Doubled post just happen sometimes. You can't delete 'em, a moderator can but it's really not worth asking 'em to by reporting it.

As for green Scotchbrite... what color's yours?

That 12 hr re-coat's usually for the window w/o sanding first. Recoat wet w/o sanding within 12 hrs will give a good bond. Beyond that interval, sanding first helps the next coat to bond properly. Sanding earlier may just gum up your paper & screw up what you just laid down. Better to wait the 12 hr minimum, maybe more depending on your work environment. High humidity & cooler temps are going to lengthen that 12 hr window.

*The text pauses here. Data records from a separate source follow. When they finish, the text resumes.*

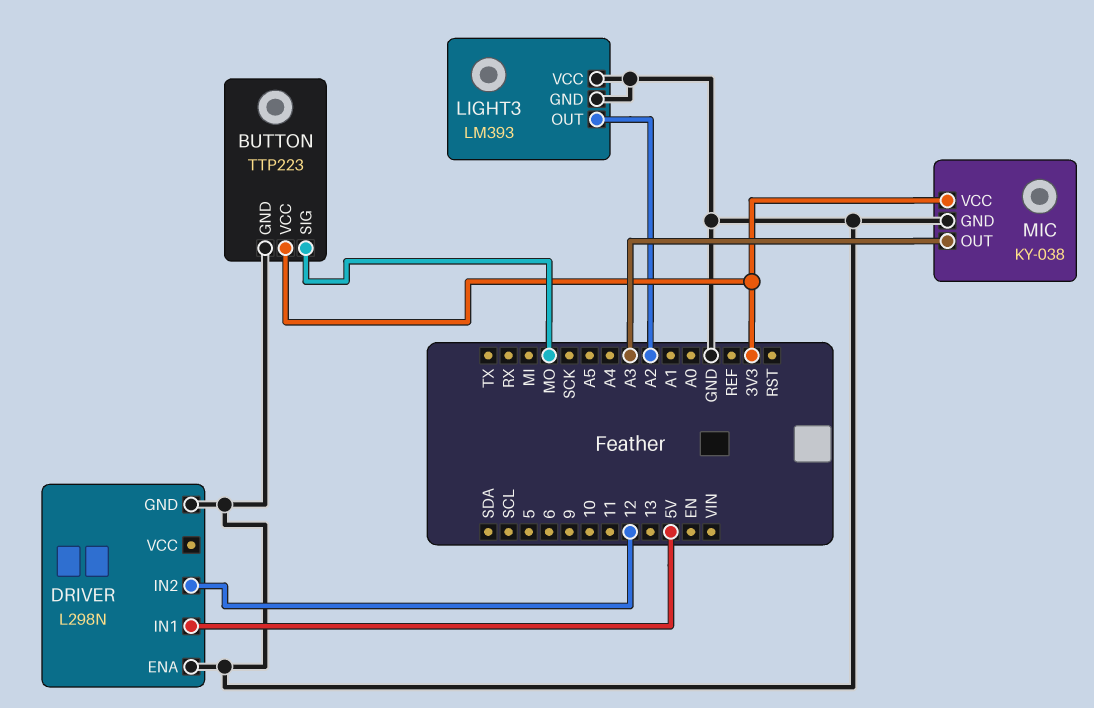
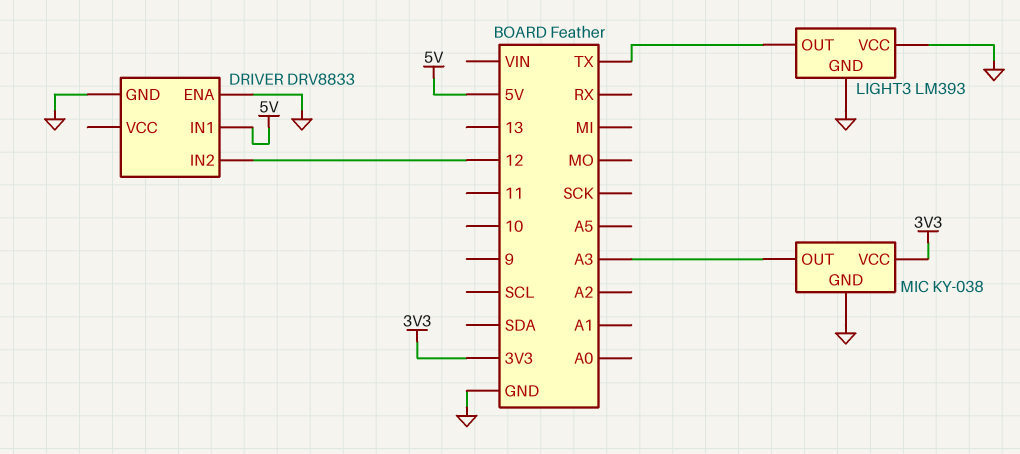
BUTTON: TTP223 -> none
BUTTON pin GND: GND -> none
BUTTON pin SIG: MO -> none
BUTTON pin VCC: 3V3 -> none
DRIVER: L298N -> DRV8833
LIGHT3 pin OUT: A2 -> TX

I like the maroon/brown Norton product that I call Scotchbrite (like Kleenex for nosewipes). No idea who makes the green stuff, unless it's 3M!


RE: Sanding varnish

it's green in color. Each pad is fairly thick. 

RE: Sanding varnish

it's green in color. Each pad is fairly thick. 

RE: Sanding varnish

That's what I'd take for 3M synthetic abrasive; there are different grades, each a different color.

Try it on a small part of the varnish that you have on now, if it's dried enough to sand by now. The Scotchbrite stuff can be used wet or dry & until it starts falling apart can be water-rinsed & re-used.

RE: Sanding varnish

Steel wool is not a good idea for objects that will be exposed to water, such as varnished boats. No matter what you do, it leaves fine metal dust embedded in the varnish and can lead to rust streaks. Save it for the bookcase.



RE: Sanding varnish

You're correct Laszlo regarding traditional steel wool abrasive for working on boats.

I wouldn't recommend "steel" wool either for that potential rust reason alone but also becuase it's manufactured and packaged with an oily coating to resist rusting before sale and use.

Oily abrasives are certainly not something one would want to use around an epoxy project.

What Alan's looking to use is a synthetic (non-metallic) abrasive product sold under several brand names of which 3M's Scotch-Brite product is just one. Selected with attention to the abrasive rating, it's a great replacement for what "steel" wool has been used for where the drawbacks of real steel wool are best avoided. (It's not wool either though it bears a resemblance.)

This stuff can be used like sandpaper, either wet or dry depending on your task. It won't remove material like sandpaper though so for flattening, as with a longboard, sandpaper's a better choice. (These days there's no "sand" in sandpaper either, it's mostly been replaced by sharper, longer-wearing abrasives like alumina or silicon carbide.)

I myself am a fan of a similar product sold by the Norton company called Bear-tex, likely because 3M has Scotch-Brite copyrighted for their exclusive use.

There's no steel innit and it's not wool either, but it works great and can last a long time.